Malgré tout, Joachim continue d'espérer. Par moment la mélancolie le gagne, voit-il Meta devenir l'ombre d'elle-même ? Pense-t-il à son fils Michael ? Les menaces se font plus pressantes. Une nouvelle éventualité d'un tournage ou de répétition se fait jour, de nouveau il se sent invincible. La perspective de perdre tout ce qui fait son monde le tétanise malgré les conseils de ses amis comme Brigitte Horney qui l'incite à partir en Suisse avant que les frontières ne soient complètement fermées. Quels sont ces mécanismes qui le paralysent et lui interdisent toute prise de décision alors que pendant ce temps, la menace Hans Hinkel se fait plus présente.
Qu'est-ce qui pousse un homme à se condamner, accompagné de sa femme et de son fils, jusqu'au bout de l'inéluctable le 6 novembre 1941. La fatalité ? Un désir de mort ? Un état mental dévastateur ? Il faut se projeter dans cette Allemagne gangrénée par la « Bête » pour tenter de comprendre dans quelle déliquescence psychologique se trouvait ce peuple.
L'auteur
Denis Rossano, est un auteur français d'origine allemande. Il réside à Los Angeles où il a été longtemps correspondant cinéma pour la presse française.
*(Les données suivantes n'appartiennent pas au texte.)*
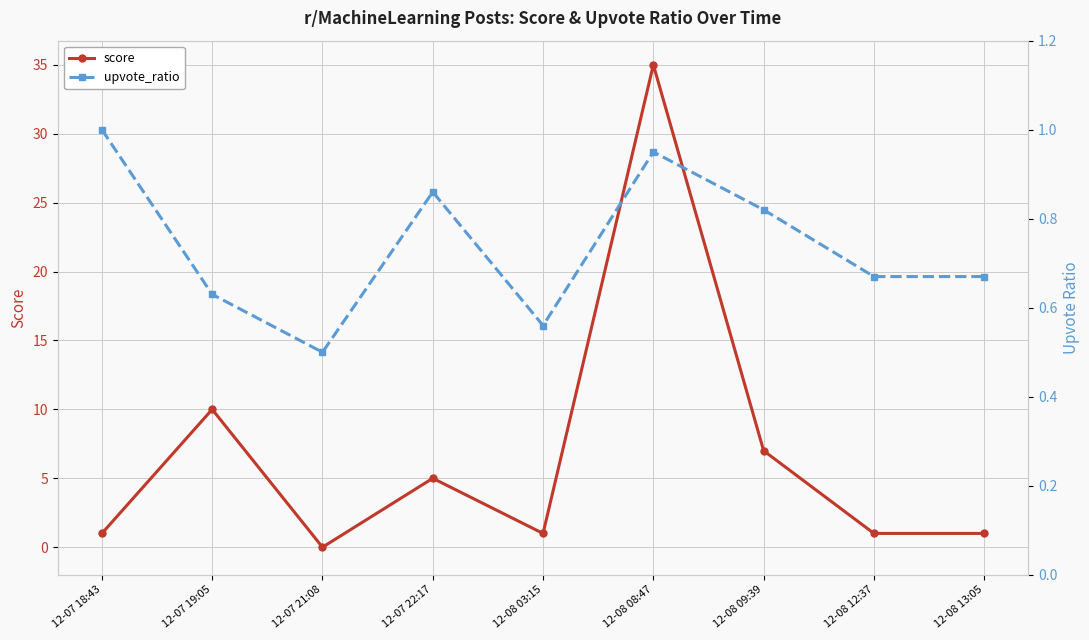

At which category is the sum across all series the highest?

12-08 08:47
Denis Rossano possède une culture cinématographique solide, ce qui transparaît dans ce récit particulièrement bien documenté. Il s'était déjà attaché à écrire un livre sur l'un des plus grands réalisateurs hollywoodiens,
Douglas Sirk, de son vrai nom Hans Dietlef Sierck, que l'on retrouve dans le livre sur Joachim Gottschalk. Il parle très bien de la ville de Berlin, on se promène avec lui dans cette ville qui devait être très attirante avant qu'elle ne soit détruite. Nous pénétrons dans le milieu artistique qui n'était pas particulièrement favorable à la politique d'Hitler mais qui, petit à petit, deviendra asservit, chacun jouant sa propre partition selon ses intérêts pendant que d'autres tentent de résister. Ce livre m'a renvoyée à un autre livre très instructif et extrêmement poignant «
Seul dans Berlin » de
Hans Fallada.
L'auteur nous entraîne dans un récit immersif qui nous fait réaliser l'oppressante situation de l'Allemagne de ces années avec beaucoup d'habilité. J'ai dû arrêter ma lecture parfois tant la tension était maximum.
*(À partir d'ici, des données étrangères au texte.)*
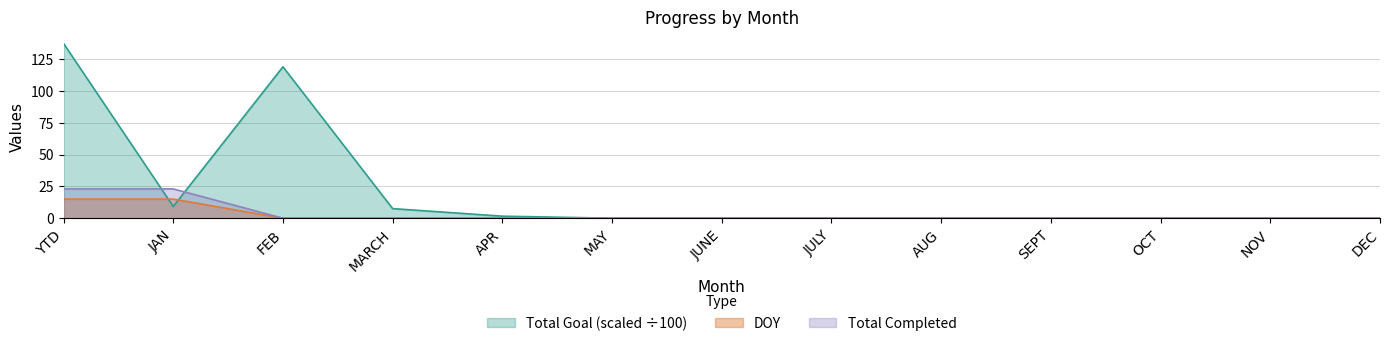

At which category is the sum across all series the highest?

YTD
Denis Rossano parle de nous dans cette Allemagne des années 30. Il parle de vous, de moi. Il suscite une réflexion morale autour de nos comportements. Peut-on accepter l'inacceptable ? Jusqu'où pouvons-nous repousser nos limites du supportable devant tant de cruautés ? Comment expliquer nos comportements, cette manière de fermer les yeux pour préserver notre petit confort personnel ? Comment expliquer le déni d'une réalité pourtant vécue au quotidien ?
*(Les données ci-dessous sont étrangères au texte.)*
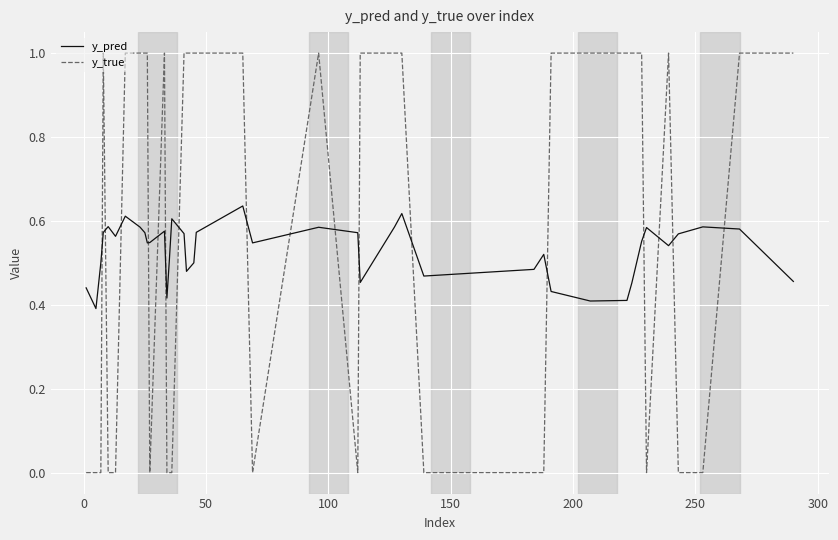

At how many categories does at least one series exceed 0?

40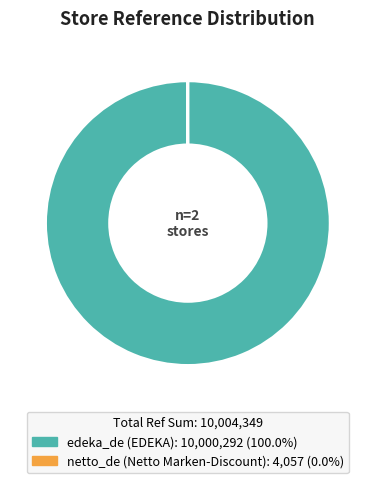

What is the majority slice?

edeka_de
Je rapporte ici une pensée d'Aloïs : Qu'elle est cette léthargie qui nous enchaine à ce pays ? le poids de nos compromissions, un attachement morbide à la terre de notre enfance ?
Durant tout le temps qu'aura duré le nazisme, on enregistre environ mille six cents suicides chez les juifs berlinois.
En 1947, la DEFA, le premier studio de cinéma allemand financé par les l'URSS, produira un film romancé sur Joachim et Meta : Mariage dans l'ombre. Ce sera le plus gros succès cinématographique germanique de l'après-guerre.